Michelle Isaak: My technique is something unique in Namibia. The material I use and how I use it is my selling point. Boxes are quite a natural and common material used in our daily lives. A material anyone can easily relate to. This is what I used in my work.
How did you come about your unique selling point, and why did it form an integral part of your work?
Dinee-laago Zorbari: In 2018, during Channel of Love Mission’s 40-day Children and Medical Outreaches. I was asked to teach youths, teenagers and children using my artistic skills to build their skills and dreams. That was where it all began.
Chris Isaiah: My goal from the day I was triggered to pick up a camera has been to make people feel like they’ve never seen anything like that before when they view my photos. So everything I’ve done from that day come together to achieve that goal. I chose light because you can’t create a photograph without colours, and also because of how important they are for storytelling and the human form because it’s such an interesting work of art. So I fuse these three, using a camera, to express myself and tell my story.

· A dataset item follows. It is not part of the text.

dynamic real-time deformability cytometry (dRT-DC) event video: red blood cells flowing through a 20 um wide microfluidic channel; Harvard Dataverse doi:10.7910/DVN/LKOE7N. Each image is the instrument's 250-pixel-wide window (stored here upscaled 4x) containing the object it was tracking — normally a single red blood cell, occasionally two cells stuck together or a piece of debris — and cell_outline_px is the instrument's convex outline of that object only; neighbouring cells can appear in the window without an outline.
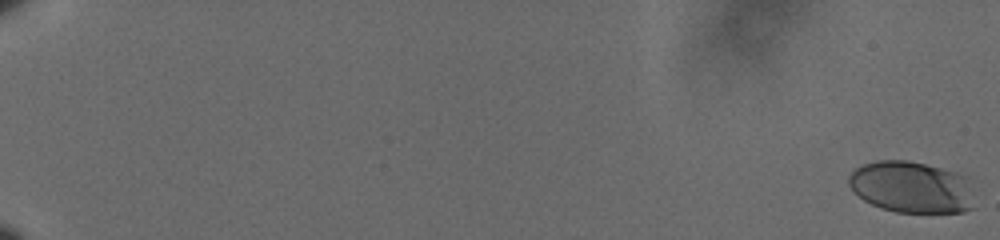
{"species": "human", "species_latin": "Homo sapiens", "temperature_condition": "cold", "stored_images_in_passage": 62, "camera_frame_rate_fps": 3000, "um_per_image_px": 0.085, "donor": {"sex": "male"}, "frame": {"image": 1, "passage_image": 1, "time_ms": 0.0, "image_size_px": [1000, 240], "cell_outline_px": [[976, 208], [964, 212], [896, 212], [880, 208], [864, 200], [848, 184], [848, 176], [856, 168], [864, 164], [876, 160], [908, 160], [956, 172], [968, 176]], "centroid_in_image_um": [77.52, 15.91], "position_along_channel_um": 7.5, "area_um2": 38.09}}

Michelle Isaak: During my second year, we had an assignment on mixed media, where we had to use different materials to create a work of art. In my case, I started using newspapers, folding them in strips and coiling them. When I realised how much attention my work got during our end-of-year exhibition. I then took that technique for my final year specialisation, and after college, I developed and grew my technique. Today I work to improve and develop my style more constantly.
What has been your most exciting experience since you began this creative journey? What also would you say is your most unpleasant experience, and how did you handle that?
Dinee-laago Zorbari: My pottery classes are designed to encompass more than just training people on how to create new artworks for their homes. It also includes programs intended to enrich children’s lives, helping boost their self-esteem and improve their motor skills. And also, my first art in health workshop is to alleviate the pain of individuals and improve the overall health outcomes of patients, family and caregivers.
And the most unpleasant experience is when my meeting/workshops are cancelled. I handle this by being sacrificial with all it takes diligently for it to be held. It can be by supporting with resources, finances, suggestions, ideas, etc.
Chris Isaiah: There’s nothing as exciting as bringing an idea you had in mind to live and then having people come to see it, touch it, and feel something while doing so. Seeing your works on large prints and screens is always so fulfilling. You fall in love with your work repeatedly and watch people do the same.
Michelle Isaak: Being a full-time artist constantly looking for opportunities, my most exciting experience is that through art, I got to travel outside my country, which I didn’t think would happen so soon. The most unpleasant experience I have experienced is having a solo and bringing your work back to the studio the same way it left.